# Passage
########

J-1 VIsa Waiver Application Process for Physicians and other Aliens Subject to the 2-year Foreign Residence Requirement
A nonimmigrant temporarily enters the United States for a specific purpose. Exchange visitors are non-immigrants (J-1 status) that participate in the Exchange Visitor Program. This program, which is administered by the Bureau of Consular Affairs seeks to promote peaceful relations and mutual understanding with other countries through educational and cultural exchange programs. Accordingly, many exchange visitors entering the United States are subject to a requirement that they return to their home country to share with their countrymen the knowledge, experience and impressions gained during their stay in the United States. Unless USCIS approves a waiver for this requirement, exchange visitors must depart from the United States and live in their country of residence for two years before they are allowed to apply for an immigrant visa, Permanent Residency, or change to a new nonimmigrant status.
Under certain circumstances, certain J-1 Visa holders are eligible for a waiver of the 2-year foreign residency requirement. If approved, the J-1 holder may remain in the United States upon obtaining another nonimmigrant visa through a change of status application or an adjustment of status for Permanent Residency.
Under this method, a J-1 Visa holder must demonstrate with competent evidence that his return to his country will cause his U.S. citizen or lawful permanent resident spouse or child to suffer exceptional hardship or; that if required to return, he will be subjected to persecution due to race, religion, or political opinion.
No Objection Waiver
Here, the alien’s country provides a written statement to the director of the Bureau of Consular Affairs stating that it has no objection to a waiver. Physicians who entered the United States as exchange visitors to receive graduate medical education or training are not eligible for this waiver.
Interested Government Agency (IGA) Waiver
An interested Federal Agency, any State Department of Public Health or its equivalent sponsors a J-1 visa holder to work full time for three years in an area designated as having a shortage of health care professionals (HPSA). Waiver applicants sponsored by the Department of Veterans Affairs are not required to practice medicine in an area designated as having a shortage of health care professionals. Applicants must begin employment within 90 days of receiving the waiver.
In addition to the application for a J-1 Visa Waiver, an applicant must also obtain a case number from the U.S. Department of State. The application must be submitted by filing Form DS-3035 (J Visa Waiver Recommendation Application Form) along with supporting documentation and fee to the Department of State. This DOS number must be issued and provided to the governmental agency processing the J-1 Visa Waiver application before the waiver application is approved.

########

# Supplied information
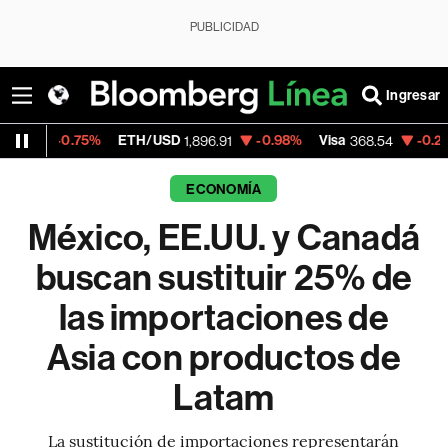
PUBLICIDAD
Ingresar
%
ETH/USD
-0.98%
Visa
-0.28%
MercadoL
1,896.91
368.54
ECONOMÍA
México, EE.UU. y Canadá
buscan sustituir 25% de
las importaciones de
Asia con productos de
Latam
La sustitución de importaciones representarán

########

# To do
**A)** Please retype the J-1 waiver text starting at "In addition to" and ending at "application is approved.".
**B)** According to the J-1 waiver text, how soon after receiving an Interested Government Agency waiver must applicants begin employment?
**C)** Does the J-1 waiver text support each statement? Answer yes or no and quote the deciding words. (i) Physicians who entered as exchange visitors for graduate medical training can use the No Objection Waiver. (ii) Applicants sponsored by the Department of Veterans Affairs must practice in a health care shortage area. (iii) The Department of State application is filed on Form DS-3035.
Rely only on the J-1 waiver text, not the listing.

# Task answers
**A)**
In addition to the application for a J-1 Visa Waiver, an applicant must also obtain a case number from the U.S. Department of State. The application must be submitted by filing Form DS-3035 (J Visa Waiver Recommendation Application Form) along with supporting documentation and fee to the Department of State. This DOS number must be issued and provided to the governmental agency processing the J-1 Visa Waiver application before the waiver application is approved.

**B)** Within 90 days of receiving the waiver.

**C)**
(i) No: "Physicians who entered the United States as exchange visitors to receive graduate medical education or training are not eligible for this waiver."
(ii) No: "Waiver applicants sponsored by the Department of Veterans Affairs are not required to practice medicine in an area designated as having a shortage of health care professionals."
(iii) Yes: "The application must be submitted by filing Form DS-3035"